A&F Newsletter

Summer 2005

 

Prestigious Cooke Scholarship

Susan Hogue, who enrolled at Cowley six years ago because she was “tired of sitting at home bored,” is one of only 25 community college students nationwide to be awarded the prestigious Jack Kent Cooke Scholarship in 2005. Hogue, 43, a secondary education major who lives in Winfield and graduated with the Class of 2005, is a Jack Kent Cooke Scholar, which means she can be awarded up to $30,000 per year to continue her education.

Hogue said she plans to transfer to Southwestern College and major in business education. “I am in complete shock,” said Hogue, who received the honor April 19 during Cowley’s annual Celebration of Excellence, the honors and awards banquet. “I’m so proud of this school. I’ve learned an awful lot.” Dr. Pat McAtee, Cowley president, announced Hogue’s award. The packed Earle N. Wright Community Room then gave Hogue, who was accompanied by her three young sons, a standing ovation. “We are so very proud of you,” McAtee said. “This is a first for our college.” Each year, the Jack Kent Cooke Foundation Undergraduate Transfer Scholarship Program awards approximately 25 scholarships to students attending community colleges or two-year institutions who plan to transfer to four-year institutions. Each award covers a portion of educational expenses, including tuition, living expenses, required fees, and books for the final two to three years of the baccalaureate degree. The amount and duration of awards vary by student based on the cost of attendance and the length of the program, as well as other scholarships or grants received. The maximum available per student is $30,000 per year.

This is the largest scholarship offered in the U.S. to community college transfer students. Students interested in the scholarship must be nominated by the Jack Kent Cooke Foundation faculty representative at their college. Lisa Grose, scholarship coordinator at Cowley, nominated Hogue for the award. “This is wonderful,” Grose said. “Susan’s essay she wrote was very good, so I knew she would get some attention. I’m so proud of her.” The scholars come from community colleges in 18 states. They were selected from among 791 nominees nominated by 519 community and two-year colleges across the country. Because institutions on average reviewed more than three candidates internally before submitting their nominees, the number of students considered for the award numbered in the thousands.


There is no larger scholarship, or one involving such intense competition, available to community college students.
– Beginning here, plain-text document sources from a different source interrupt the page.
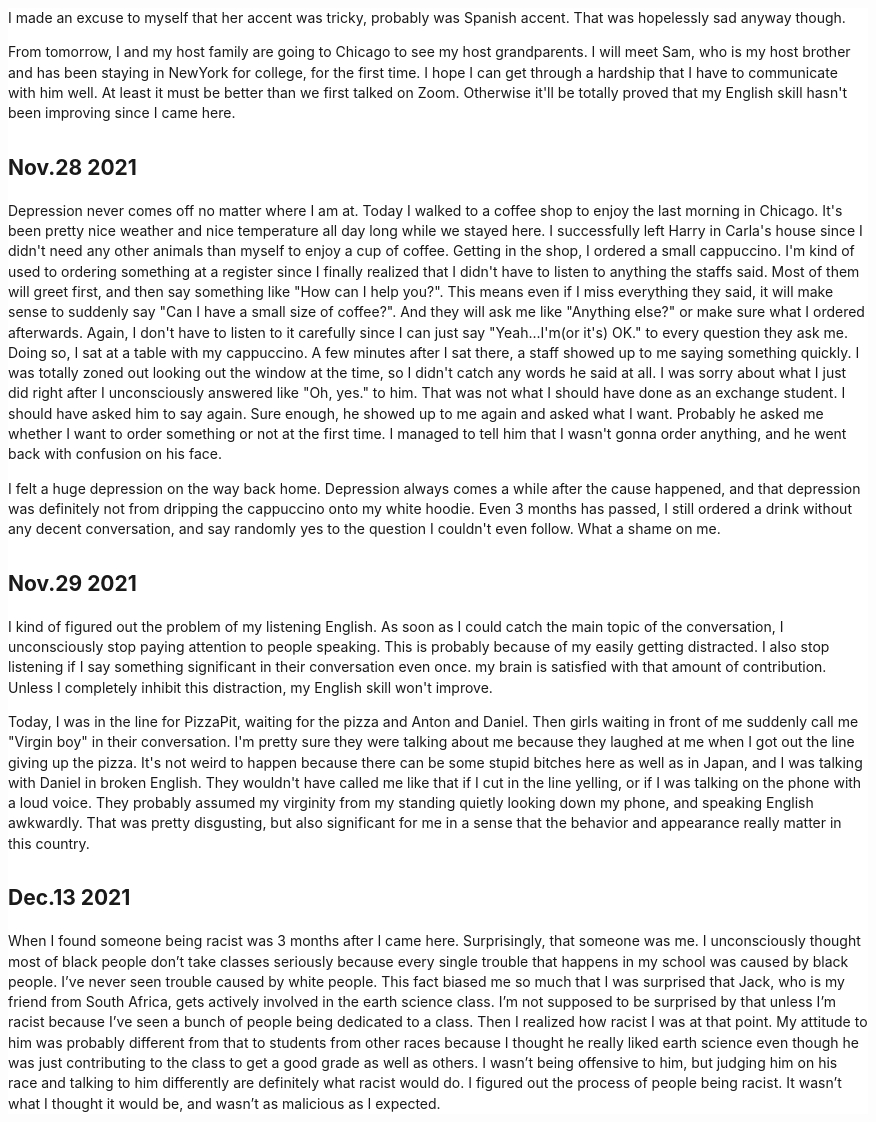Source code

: I made an excuse to myself that her accent was tricky, probably was Spanish accent. That was hopelessly sad anyway though.

From tomorrow, I and my host family are going to Chicago to see my host grandparents. I will meet Sam, who is my host brother and has been staying in NewYork for college, for the first time. I hope I can get through a hardship that I have to communicate with him well. At least it must be better than we first talked on Zoom. Otherwise it'll be totally proved that my English skill hasn't been improving since I came here.

## Nov.28 2021
Depression never comes off no matter where I am at. Today I walked to a coffee shop to enjoy the last morning in Chicago. It's been pretty nice weather and nice temperature all day long while we stayed here. I successfully left Harry in Carla's house since I didn't need any other animals than myself to enjoy a cup of coffee. Getting in the shop, I ordered a small cappuccino. I'm kind of used to ordering something at a register since I finally realized that I didn't have to listen to anything the staffs said. Most of them will greet first, and then say something like "How can I help you?". This means even if I miss everything they said, it will make sense to suddenly say "Can I have a small size of coffee?". And they will ask me like "Anything else?" or make sure what I ordered afterwards. Again, I don't have to listen to it carefully since I can just say "Yeah...I'm(or it's) OK." to every question they ask me. Doing so, I sat at a table with my cappuccino. A few minutes after I sat there, a staff showed up to me saying something quickly. I was totally zoned out looking out the window at the time, so I didn't catch any words he said at all. I was sorry about what I just did right after I unconsciously answered like "Oh, yes." to him. That was not what I should have done as an exchange student. I should have asked him to say again. Sure enough, he showed up to me again and asked what I want. Probably he asked me whether I want to order something or not at the first time. I managed to tell him that I wasn't gonna order anything, and he went back with confusion on his face.

I felt a huge depression on the way back home. Depression always comes a while after the cause happened, and that depression was definitely not from dripping the cappuccino onto my white hoodie. Even 3 months has passed, I still ordered a drink without any decent conversation, and say randomly yes to the question I couldn't even follow. What a shame on me.

## Nov.29 2021
I kind of figured out the problem of my listening English. As soon as I could catch the main topic of the conversation, I unconsciously stop paying attention to people speaking. This is probably because of my easily getting distracted. I also stop listening if I say something significant in their conversation even once. my brain is satisfied with that amount of contribution. Unless I completely inhibit this distraction, my English skill won't improve.

Today, I was in the line for PizzaPit, waiting for the pizza and Anton and Daniel. Then girls waiting in front of me suddenly call me "Virgin boy" in their conversation. I'm pretty sure they were talking about me because they laughed at me when I got out the line giving up the pizza. It's not weird to happen because there can be some stupid bitches here as well as in Japan, and I was talking with Daniel in broken English. They wouldn't have called me like that if I cut in the line yelling, or if I was talking on the phone with a loud voice. They probably assumed my virginity from my standing quietly looking down my phone, and speaking English awkwardly. That was pretty disgusting, but also significant for me in a sense that the behavior and appearance really matter in this country.

## Dec.13 2021
When I found someone being racist was 3 months after I came here. Surprisingly, that someone was me. I unconsciously thought most of black people don’t take classes seriously because every single trouble that happens in my school was caused by black people. I’ve never seen trouble caused by white people. This fact biased me so much that I was surprised that Jack, who is my friend from South Africa, gets actively involved in the earth science class. I’m not supposed to be surprised by that unless I’m racist because I’ve seen a bunch of people being dedicated to a class. Then I realized how racist I was at that point. My attitude to him was probably different from that to students from other races because I thought he really liked earth science even though he was just contributing to the class to get a good grade as well as others. I wasn’t being offensive to him, but judging him on his race and talking to him differently are definitely what racist would do. I figured out the process of people being racist. It wasn’t what I thought it would be, and wasn’t as malicious as I expected.
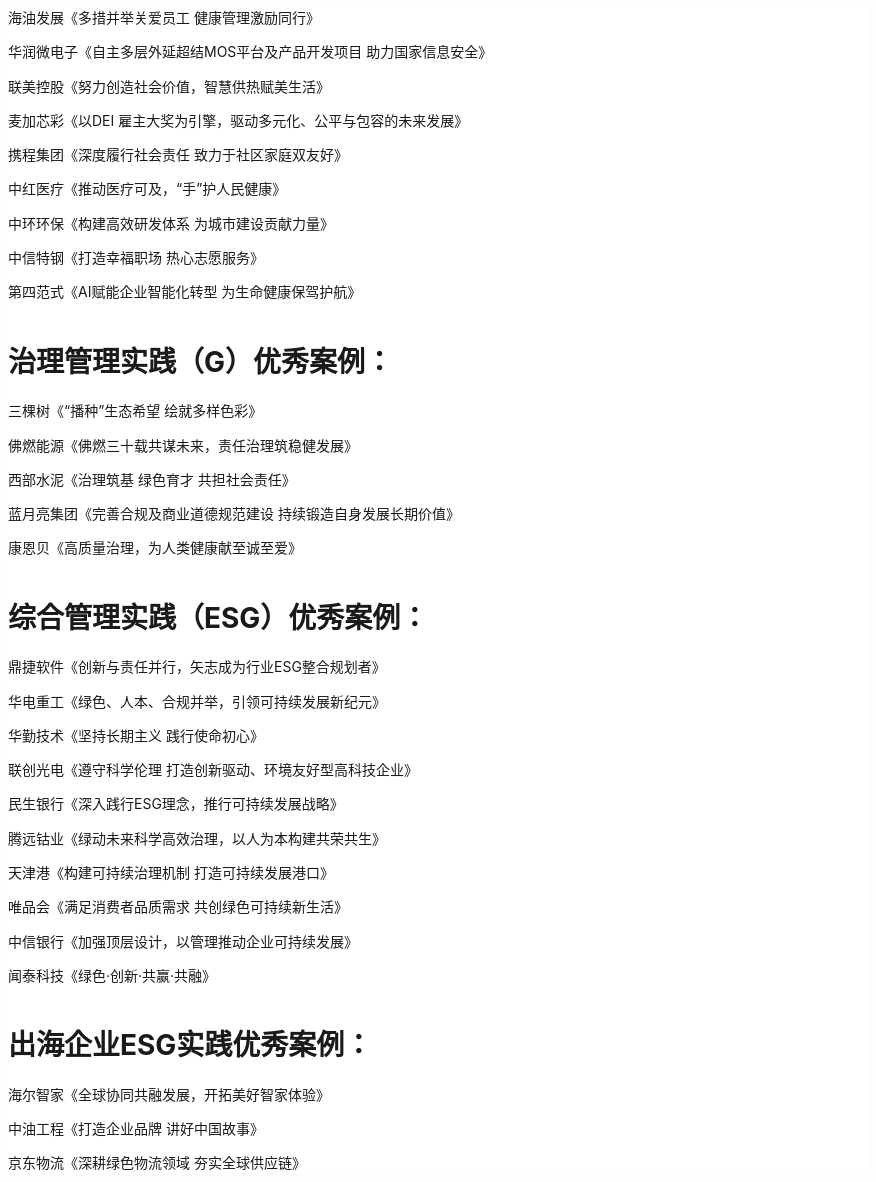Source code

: 海油发展《多措并举关爱员工 健康管理激励同行》

华润微电子《自主多层外延超结MOS平台及产品开发项目 助力国家信息安全》

联美控股《努力创造社会价值，智慧供热赋美生活》

麦加芯彩《以DEI 雇主大奖为引擎，驱动多元化、公平与包容的未来发展》

携程集团《深度履行社会责任 致力于社区家庭双友好》

中红医疗《推动医疗可及，“手”护人民健康》

中环环保《构建高效研发体系 为城市建设贡献力量》

中信特钢《打造幸福职场 热心志愿服务》

第四范式《AI赋能企业智能化转型 为生命健康保驾护航》

# **治理管理实践（G）优秀案例：**

三棵树《“播种”生态希望 绘就多样色彩》

佛燃能源《佛燃三十载共谋未来，责任治理筑稳健发展》

西部水泥《治理筑基 绿色育才 共担社会责任》

蓝月亮集团《完善合规及商业道德规范建设 持续锻造自身发展长期价值》

康恩贝《高质量治理，为人类健康献至诚至爱》

# **综合管理实践（ESG）优秀案例：**

鼎捷软件《创新与责任并行，矢志成为行业ESG整合规划者》

华电重工《绿色、人本、合规并举，引领可持续发展新纪元》

华勤技术《坚持长期主义 践行使命初心》

联创光电《遵守科学伦理 打造创新驱动、环境友好型高科技企业》

民生银行《深入践行ESG理念，推行可持续发展战略》

腾远钴业《绿动未来科学高效治理，以人为本构建共荣共生》

天津港《构建可持续治理机制 打造可持续发展港口》

唯品会《满足消费者品质需求 共创绿色可持续新生活》

中信银行《加强顶层设计，以管理推动企业可持续发展》

闻泰科技《绿色·创新·共赢·共融》

# **出海企业ESG实践优秀案例：**

海尔智家《全球协同共融发展，开拓美好智家体验》

中油工程《打造企业品牌 讲好中国故事》

京东物流《深耕绿色物流领域 夯实全球供应链》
Hogue, who grew up in Colorado, has five children. Her husband Mark is a charter pilot at Mid-Continent Airport in Wichita. April 19 was the couple’s 10th wedding anniversary. “He’s gone all the time, so it’s been a challenge raising the kids and staying home all the time,” Susan Hogue said. “Because of that, I’ve taken a lot of my classes online.” Hogue began her quest for an associate’s degree in spring 1999. Her first class was Principles of Macroeconomics. It was the only “B” she has on her transcript. “I took the class for the fun of it,” Hogue said. “I had taken all the tests and attended every class, but I skipped the final and still got a B. I had no idea that was the beginning and would lead to this.” Hogue’s three sons—Derek 8, Hunter 7, and Jess 4—were well-behaved during the two-hour, 15-minute banquet on April 19. Hogue also has two daughters. Bre Annah Wickline, 21, is in the Navy. Madeline Hogue, 13, is a student at Winfield Middle School. Wickline and her husband are taking online classes from Cowley while stationed in Italy.

Hogue had heard about the scholarship when she went to Southwestern College for a visit. She decided to apply. “I didn’t expect this at all,” she said. “I realized that if it’s meant for me, it will happen. “I have to tell you, I kind of thought it (the application) looked good, then I began to get worried that I would get it and that I’d have to finish this degree.” The Jack Kent Cooke Foundation created the program to make sure financial obstacles do not prevent high-achieving community college students from advancing their education and pursuing their dreams, said Matthew J. Quinn, the Foundation’s executive director.